Skeletal landmark data
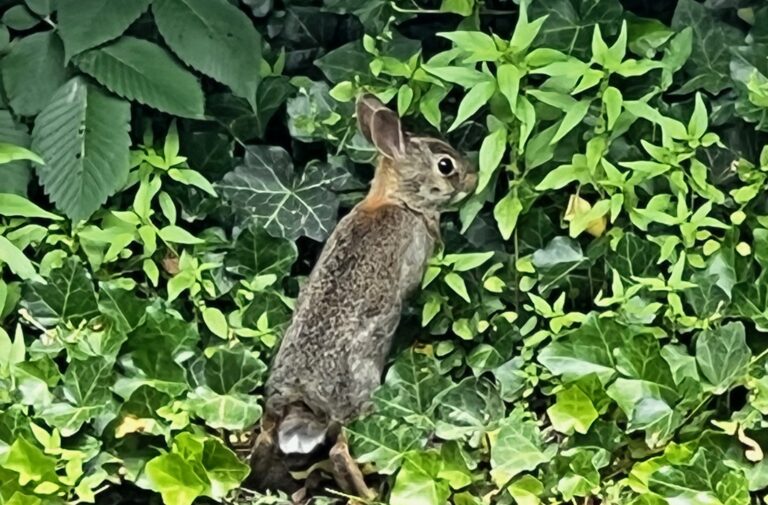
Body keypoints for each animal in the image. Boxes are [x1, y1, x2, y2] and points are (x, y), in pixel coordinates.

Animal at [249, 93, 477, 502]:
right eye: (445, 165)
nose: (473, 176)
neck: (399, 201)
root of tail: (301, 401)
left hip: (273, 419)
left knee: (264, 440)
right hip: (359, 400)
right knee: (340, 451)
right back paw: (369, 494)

--

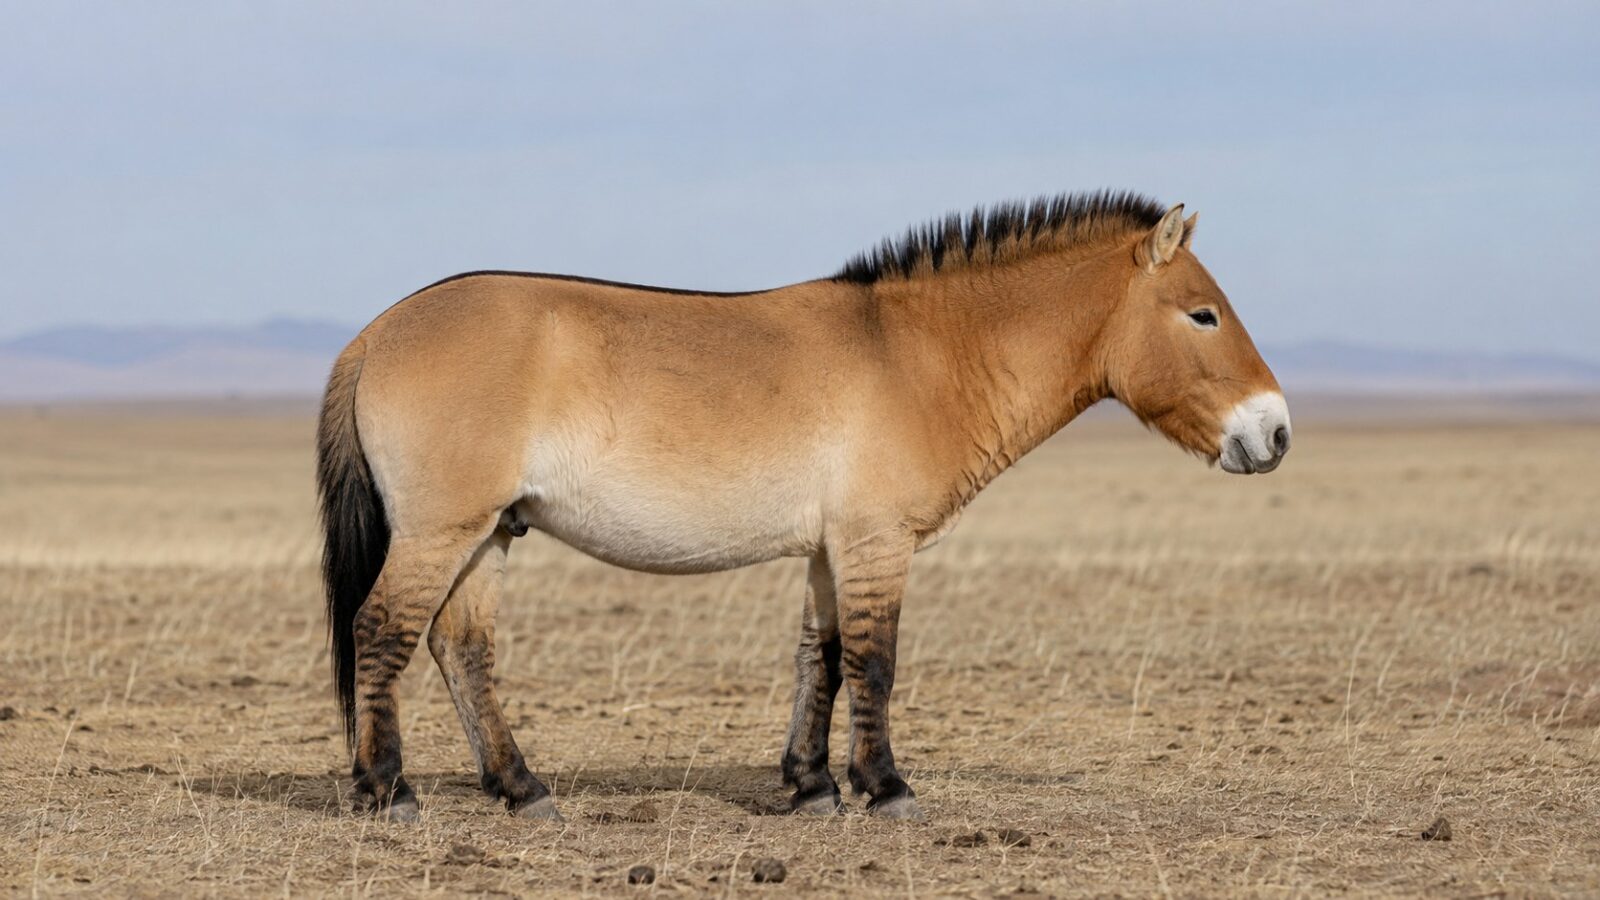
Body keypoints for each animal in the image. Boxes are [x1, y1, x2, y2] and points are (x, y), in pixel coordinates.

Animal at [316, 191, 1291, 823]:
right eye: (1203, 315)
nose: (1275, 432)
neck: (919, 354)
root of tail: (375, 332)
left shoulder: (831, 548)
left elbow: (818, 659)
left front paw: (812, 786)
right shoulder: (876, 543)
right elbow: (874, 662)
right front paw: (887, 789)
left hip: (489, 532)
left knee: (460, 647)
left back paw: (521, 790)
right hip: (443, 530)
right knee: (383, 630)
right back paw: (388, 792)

==

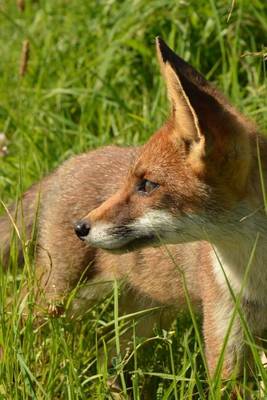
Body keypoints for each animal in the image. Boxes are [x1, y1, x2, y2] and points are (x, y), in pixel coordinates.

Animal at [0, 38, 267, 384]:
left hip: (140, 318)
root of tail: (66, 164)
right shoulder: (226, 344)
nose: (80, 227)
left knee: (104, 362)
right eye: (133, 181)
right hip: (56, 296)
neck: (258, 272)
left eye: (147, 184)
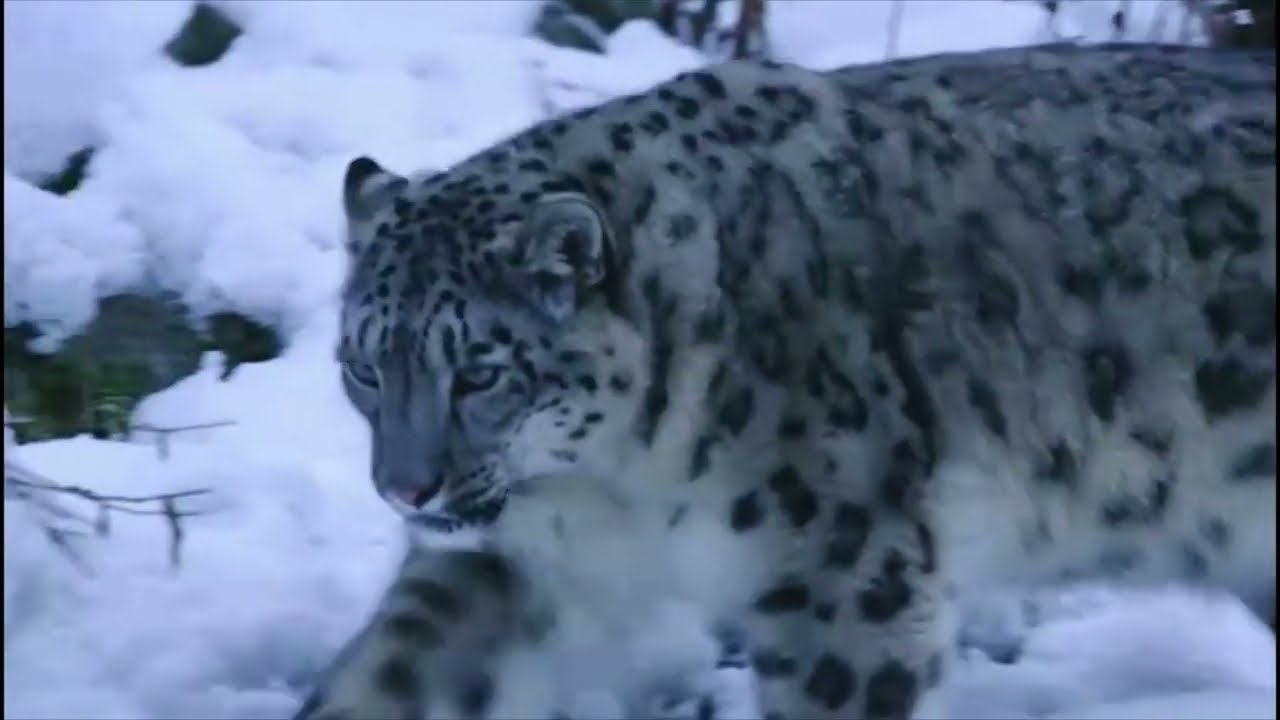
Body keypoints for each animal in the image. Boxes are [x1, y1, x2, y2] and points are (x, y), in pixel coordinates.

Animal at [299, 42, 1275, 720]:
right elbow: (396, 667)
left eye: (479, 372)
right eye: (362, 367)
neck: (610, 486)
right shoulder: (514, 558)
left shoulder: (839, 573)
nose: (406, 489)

→ **TASK PROMPT**:
Would you print, exactly as written, every line above from the one holding "root of tail: (301, 401)" through the one holding "right back paw: (369, 494)", with both included and no other lines?

→ **ANSWER SECTION**:
root of tail: (301, 401)
left hip: (273, 419)
left knee: (264, 440)
right hip: (359, 400)
right knee: (340, 451)
right back paw: (369, 494)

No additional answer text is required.